Benefits of Monitoring as Code
By embedding monitoring into the codebase, engineers can define and maintain their monitoring configurations as part of their version control systems. This approach provides the same benefits as Infrastructure as Code but for Monitoring:
- Consistency and Reproducibility: Monitoring configurations are versioned alongside the application code, ensuring that changes are tracked and can be rolled back if necessary.
- Collaboration: Engineers and operations teams can collaborate more effectively, as monitoring configurations are treated as code and reviewed through pull requests.
- Automation: Automated checks and alerts can be integrated into CI/CD pipelines, providing real-time feedback on the application's health and performance before it reaches production.
Up until now, customers adopting Monitoring as Code have been extremely efficient at detecting issues much earlier in the SDLC. It has proven to be a very simple, well-understood approach for developers to know if their APIs or Browser Applications work as expected.
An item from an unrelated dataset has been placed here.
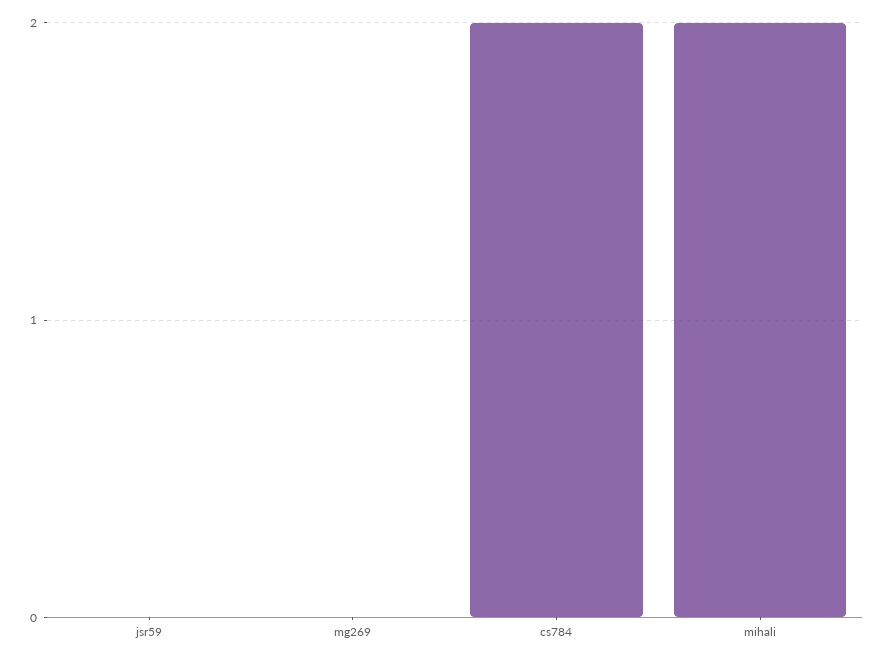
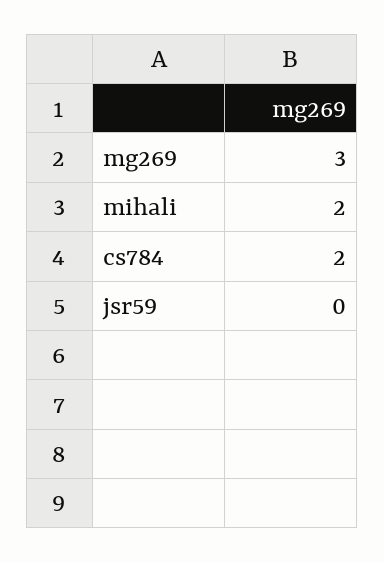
mg269: 0 -> 3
Observability as Code: Detect and Answer—See What Things Are Breaking, 10x Faster
The challenge we faced at Checkly with MaC until last week, was that we were super fast at detecting issues but we couldn’t tell users why things broke. With the launch of Checkly Traces, that paradigm changed completely. We can now be the first to tell engineers what breaks and why. At lightning speed. We were glad our approach not only appealed to engineers but also caught the investment community's attention and helped us secure our Series B round.
When used contextually with synthetic checks, combined with Playwright in a Monitoring as Code environment, Traces are extremely powerful. They help engineers contextualize and understand what happened in the backend when their code was in execution, and a failure or increased response time happened, quickly pointing to the culprit.
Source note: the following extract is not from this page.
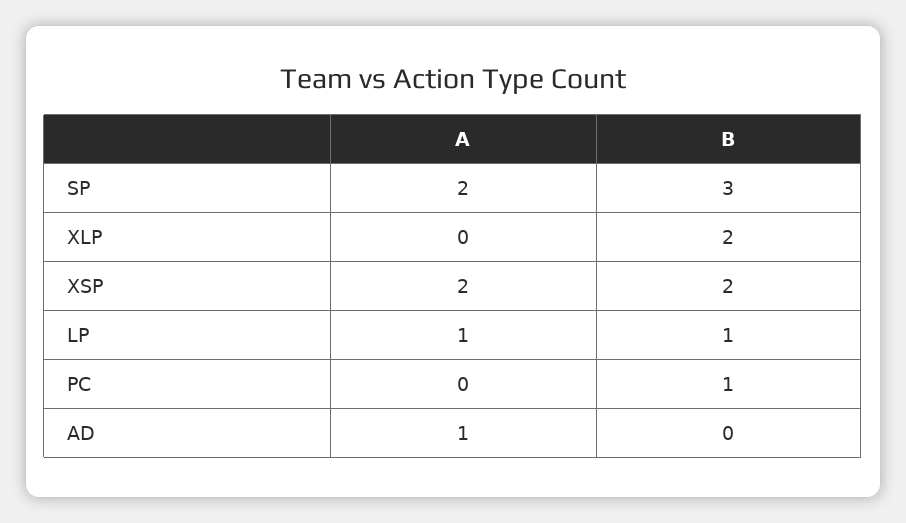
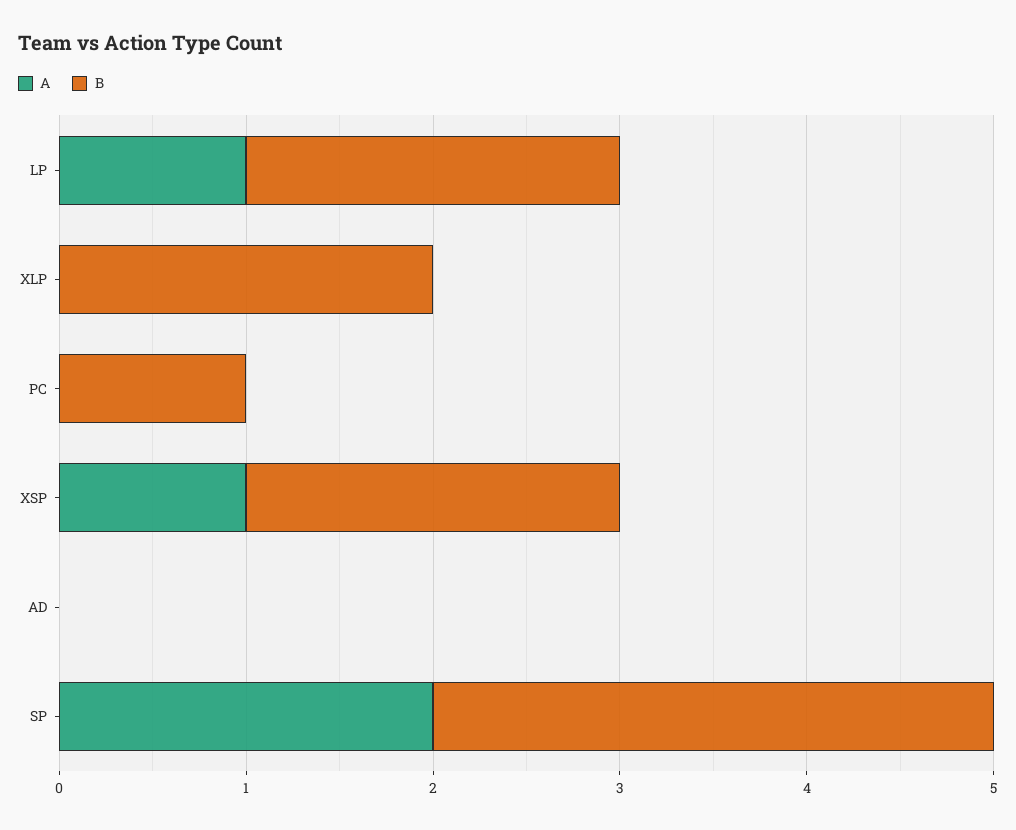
A, XSP: 2 -> 1
B, LP: 1 -> 2
A, AD: 1 -> 0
All without the hassle of having to be an observability expert, learn a new query language, or having to dig into a pile of logs. Just like we like it: simple, efficient, and high signal.
Checkly's Traces leverage open standards like OpenTelemetry to ensure interoperability, faster. We support out-of-the-box integrations with platforms such as Grafana, Honeycomb, Coralogix, or New Relic.
In conclusion, while the observability market is evolving, fundamental challenges remain. By focusing on Monitoring as Code and integrating observability into the development process, Checkly aims to create a more balanced, efficient, and effective approach, empowering teams to deliver high-quality software efficiently and reliably.
At Checkly we are already sitting on the left, so I guess, we might be one of the few that instead of shifting left, we are shifting right with Observability as Code. Time will tell, but I truly believe this is the way.